🤖 AI Summary
This work addresses a theoretical bottleneck in shuffling-based variance-reduction methods for strongly convex stochastic optimization, aiming to close the gap between uniform sampling and shuffling in gradient complexity analysis. We propose a dynamic weighted gradient update scheme that integrates SARAH-type variance reduction with shuffling sampling, and design an Inexact variant that avoids full-batch gradient computations. For the first time, our method achieves the optimal gradient complexity $O(n + sqrt{n/varepsilon})$ for *any* shuffling order.

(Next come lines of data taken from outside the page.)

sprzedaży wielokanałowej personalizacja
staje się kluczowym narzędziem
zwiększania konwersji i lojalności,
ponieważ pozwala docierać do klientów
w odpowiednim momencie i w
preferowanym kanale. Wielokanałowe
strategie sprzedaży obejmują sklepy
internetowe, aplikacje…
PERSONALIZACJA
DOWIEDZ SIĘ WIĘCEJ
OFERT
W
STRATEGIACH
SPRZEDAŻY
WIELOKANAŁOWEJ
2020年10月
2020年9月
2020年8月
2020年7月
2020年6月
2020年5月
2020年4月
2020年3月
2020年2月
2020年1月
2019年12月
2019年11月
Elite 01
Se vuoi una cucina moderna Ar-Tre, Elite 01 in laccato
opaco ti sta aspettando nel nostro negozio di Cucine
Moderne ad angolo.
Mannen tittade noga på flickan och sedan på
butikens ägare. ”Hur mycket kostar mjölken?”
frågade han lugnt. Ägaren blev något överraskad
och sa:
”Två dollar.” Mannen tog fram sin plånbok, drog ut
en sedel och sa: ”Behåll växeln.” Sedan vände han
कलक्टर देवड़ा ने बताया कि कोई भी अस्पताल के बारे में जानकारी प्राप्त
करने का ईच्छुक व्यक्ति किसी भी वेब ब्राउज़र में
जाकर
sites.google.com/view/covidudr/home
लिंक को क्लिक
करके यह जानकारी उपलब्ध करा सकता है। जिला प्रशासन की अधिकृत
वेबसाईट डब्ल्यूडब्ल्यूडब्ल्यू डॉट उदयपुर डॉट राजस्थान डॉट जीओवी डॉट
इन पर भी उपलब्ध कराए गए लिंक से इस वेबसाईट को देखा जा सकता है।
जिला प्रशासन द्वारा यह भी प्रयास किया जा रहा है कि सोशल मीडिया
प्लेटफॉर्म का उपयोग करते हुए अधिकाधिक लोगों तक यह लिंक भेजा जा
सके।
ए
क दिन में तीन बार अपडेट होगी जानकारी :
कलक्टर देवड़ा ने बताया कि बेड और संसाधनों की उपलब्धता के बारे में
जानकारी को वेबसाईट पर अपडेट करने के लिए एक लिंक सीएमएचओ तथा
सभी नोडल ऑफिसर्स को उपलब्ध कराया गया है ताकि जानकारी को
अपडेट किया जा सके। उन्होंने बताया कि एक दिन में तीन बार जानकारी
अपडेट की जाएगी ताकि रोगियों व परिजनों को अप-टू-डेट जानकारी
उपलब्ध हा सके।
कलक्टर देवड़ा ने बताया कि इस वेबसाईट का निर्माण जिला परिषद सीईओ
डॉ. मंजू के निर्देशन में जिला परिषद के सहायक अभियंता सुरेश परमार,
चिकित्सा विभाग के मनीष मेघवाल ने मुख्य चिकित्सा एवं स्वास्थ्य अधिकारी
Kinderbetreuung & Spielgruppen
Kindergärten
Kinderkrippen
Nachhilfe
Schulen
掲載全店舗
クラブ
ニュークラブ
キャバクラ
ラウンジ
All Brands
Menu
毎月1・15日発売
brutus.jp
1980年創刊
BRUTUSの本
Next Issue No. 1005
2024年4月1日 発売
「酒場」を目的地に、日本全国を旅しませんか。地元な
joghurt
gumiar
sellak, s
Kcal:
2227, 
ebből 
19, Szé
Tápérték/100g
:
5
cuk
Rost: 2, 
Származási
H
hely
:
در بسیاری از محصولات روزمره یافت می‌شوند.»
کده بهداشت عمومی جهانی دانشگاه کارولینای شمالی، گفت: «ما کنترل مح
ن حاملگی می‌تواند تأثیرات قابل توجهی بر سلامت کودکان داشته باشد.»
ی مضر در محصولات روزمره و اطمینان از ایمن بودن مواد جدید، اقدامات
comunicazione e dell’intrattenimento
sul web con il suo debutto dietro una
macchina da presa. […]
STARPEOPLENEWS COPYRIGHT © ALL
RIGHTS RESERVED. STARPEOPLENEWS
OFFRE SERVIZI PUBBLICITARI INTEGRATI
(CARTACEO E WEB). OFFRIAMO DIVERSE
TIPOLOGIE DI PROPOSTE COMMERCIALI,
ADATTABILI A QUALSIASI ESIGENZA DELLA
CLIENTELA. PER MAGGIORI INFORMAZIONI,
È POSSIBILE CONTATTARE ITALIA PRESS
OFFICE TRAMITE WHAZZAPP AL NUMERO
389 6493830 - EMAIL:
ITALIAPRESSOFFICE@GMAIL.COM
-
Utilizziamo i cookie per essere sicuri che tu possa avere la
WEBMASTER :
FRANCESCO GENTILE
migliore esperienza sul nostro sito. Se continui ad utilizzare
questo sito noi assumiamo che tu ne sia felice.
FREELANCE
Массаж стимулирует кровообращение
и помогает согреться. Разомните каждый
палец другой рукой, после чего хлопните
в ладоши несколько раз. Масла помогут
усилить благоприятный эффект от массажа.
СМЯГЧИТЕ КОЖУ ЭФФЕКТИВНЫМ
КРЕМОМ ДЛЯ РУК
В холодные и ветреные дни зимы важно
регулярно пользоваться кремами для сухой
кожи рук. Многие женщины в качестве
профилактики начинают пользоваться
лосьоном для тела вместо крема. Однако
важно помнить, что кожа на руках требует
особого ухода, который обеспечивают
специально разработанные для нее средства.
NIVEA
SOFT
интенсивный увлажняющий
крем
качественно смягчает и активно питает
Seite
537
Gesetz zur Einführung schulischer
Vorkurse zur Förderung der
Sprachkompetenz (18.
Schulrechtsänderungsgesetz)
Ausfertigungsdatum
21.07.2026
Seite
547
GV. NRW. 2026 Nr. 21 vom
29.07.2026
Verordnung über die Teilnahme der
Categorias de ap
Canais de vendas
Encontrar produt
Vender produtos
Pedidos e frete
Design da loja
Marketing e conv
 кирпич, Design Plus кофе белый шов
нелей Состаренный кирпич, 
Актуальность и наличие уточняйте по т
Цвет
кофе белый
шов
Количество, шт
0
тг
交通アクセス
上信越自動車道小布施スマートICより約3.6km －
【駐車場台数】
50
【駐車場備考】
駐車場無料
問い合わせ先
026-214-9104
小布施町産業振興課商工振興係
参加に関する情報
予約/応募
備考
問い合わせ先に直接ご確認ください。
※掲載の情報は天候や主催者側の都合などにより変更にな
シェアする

The Inexact variant preserves linear convergence while reducing total computational complexity from $O(n/varepsilon)$ to significantly lower levels. The core innovation lies in unifying enhanced exploration capability with improved convergence efficiency, thereby establishing a tighter and more general theoretical foundation for shuffling-based algorithms.
📝 Abstract
In this paper, we propose Adjusted Shuffling SARAH, a novel algorithm that integrates shuffling techniques with the well-known variance-reduced algorithm SARAH while dynamically adjusting the stochastic gradient weights in each update to enhance exploration. Our method achieves the best-known gradient complexity for shuffling variance reduction methods in a strongly convex setting. This result applies to any shuffling technique, which narrows the gap in the complexity analysis of variance reduction methods between uniform sampling and shuffling data. Furthermore, we introduce Inexact Adjusted Reshuffling SARAH, an inexact variant of Adjusted Shuffling SARAH that eliminates the need for full-batch gradient computations. This algorithm retains the same linear convergence rate as Adjusted Shuffling SARAH while showing an advantage in total complexity when the sample size is very large.